The courts have traditionally held that plaintiffs’ claims that an educator failed to provide them with adequate skills are barred as a matter of law under the educational malpractice doctrine, for the following reasons:
(1) The lack of a satisfactory standard of care by which to evaluate an educator;
(2) the inherent uncertainties about causation and the nature of damages in light of such intervening factors as a student’s attitude, motivation, temperament, past experience, and home environment;
(3) the potential for a flood of litigation against schools; and
(4) the possibility that such claims will embroil the courts into overseeing the day-to-day operations of schools.
While many courts continue to rely on the educational malpractice bar to dispose of claims asserted against flight educators, there have been a growing number of decisions indicating that flight instructors and flight schools may face liability for failing to adequately instruct.
Instead of mounting a generalized attack on the quality of the education or alleging that the defendant generally failed to make him or her into a competent pilot, injured plaintiffs typically allege discrete acts of negligence on the part of the flight educator (i.e. a failure to instruct on stick shakers, a failure to instruct on proper response to icing conditions, a failure to instruct upon proper response to known torque roll propensity, etc…). In these cases, the courts have differentiated between the generalized education of schoolchildren and “for-profit commercial entit[ies], teaching a narrowly structured course on the operation of a specific [piece of equipment]” or specific set of well-defined safety-critical skills.

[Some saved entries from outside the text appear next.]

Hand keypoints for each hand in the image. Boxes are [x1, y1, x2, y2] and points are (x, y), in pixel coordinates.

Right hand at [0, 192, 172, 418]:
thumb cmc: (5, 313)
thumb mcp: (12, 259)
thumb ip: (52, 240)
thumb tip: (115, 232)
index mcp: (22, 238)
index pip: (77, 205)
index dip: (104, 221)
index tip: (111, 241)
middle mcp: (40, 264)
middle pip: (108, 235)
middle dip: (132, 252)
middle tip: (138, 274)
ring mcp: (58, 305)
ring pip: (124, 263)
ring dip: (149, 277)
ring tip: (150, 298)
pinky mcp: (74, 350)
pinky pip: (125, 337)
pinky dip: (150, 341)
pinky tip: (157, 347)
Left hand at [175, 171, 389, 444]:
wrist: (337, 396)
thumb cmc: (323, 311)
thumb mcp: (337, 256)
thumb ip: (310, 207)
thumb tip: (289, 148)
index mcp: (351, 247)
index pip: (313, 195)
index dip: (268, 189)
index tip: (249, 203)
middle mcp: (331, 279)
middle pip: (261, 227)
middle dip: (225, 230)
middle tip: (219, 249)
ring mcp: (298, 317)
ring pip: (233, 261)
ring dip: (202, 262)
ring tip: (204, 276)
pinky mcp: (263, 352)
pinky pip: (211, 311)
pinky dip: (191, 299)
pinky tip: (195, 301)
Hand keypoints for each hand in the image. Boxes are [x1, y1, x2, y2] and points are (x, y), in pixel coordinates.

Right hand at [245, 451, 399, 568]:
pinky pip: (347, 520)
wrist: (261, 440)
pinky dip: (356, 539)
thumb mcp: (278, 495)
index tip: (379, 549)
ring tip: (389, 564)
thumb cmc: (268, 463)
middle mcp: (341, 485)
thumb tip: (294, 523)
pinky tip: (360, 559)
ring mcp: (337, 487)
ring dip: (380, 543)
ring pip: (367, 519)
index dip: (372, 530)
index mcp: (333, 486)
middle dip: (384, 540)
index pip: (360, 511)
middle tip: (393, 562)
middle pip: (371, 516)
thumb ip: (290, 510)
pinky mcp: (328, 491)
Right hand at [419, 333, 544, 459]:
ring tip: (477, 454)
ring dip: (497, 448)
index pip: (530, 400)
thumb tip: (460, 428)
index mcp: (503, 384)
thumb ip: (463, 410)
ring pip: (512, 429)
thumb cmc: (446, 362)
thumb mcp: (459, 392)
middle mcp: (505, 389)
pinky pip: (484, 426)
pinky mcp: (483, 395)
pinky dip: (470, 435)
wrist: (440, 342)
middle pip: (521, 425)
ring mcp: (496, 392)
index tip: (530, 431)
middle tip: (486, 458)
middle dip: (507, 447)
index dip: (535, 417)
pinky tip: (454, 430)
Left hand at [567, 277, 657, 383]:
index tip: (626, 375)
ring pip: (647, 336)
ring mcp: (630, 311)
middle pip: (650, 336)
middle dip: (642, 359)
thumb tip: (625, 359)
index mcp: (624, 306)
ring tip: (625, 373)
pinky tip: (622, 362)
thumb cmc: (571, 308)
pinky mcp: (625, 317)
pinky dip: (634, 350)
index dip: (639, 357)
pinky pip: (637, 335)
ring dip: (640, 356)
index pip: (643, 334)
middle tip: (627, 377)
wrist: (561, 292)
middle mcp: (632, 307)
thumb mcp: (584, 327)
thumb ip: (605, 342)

Claims asserting distinct acts of negligence in failing to provide a discrete set of safety-critical skills with foreseeable risk of harm have gained acceptance in some jurisdictions. See In re Cessna 208 Series Aircraft Products Liability Litigation, 546 F. Supp. 2d. 1153 (D. Kan. 2008), In re Air Crash Near Clarence Center, New York on February 12, 2009, 2010 WL 5185106 (W.D.N.Y. Dec. 12, 2010), Murphy v. Cirrus Design Corp., 2012 WL 729263 (W.D.N.Y. Mar. 6, 2012), and Newman v. Socata SAS, 924 F. Supp.2d 1322 (M.D. Fla. 2013).
Plaintiffs have also tried to recover from flight educators under some alternative theories, such as tort liability growing out of contractual relationships, voluntary undertakings, entrusting a dangerous instrumentality to an inexperienced user, the duties owed to third parties under tort and contract law, and products liability. These theories have not gained much acceptance to date.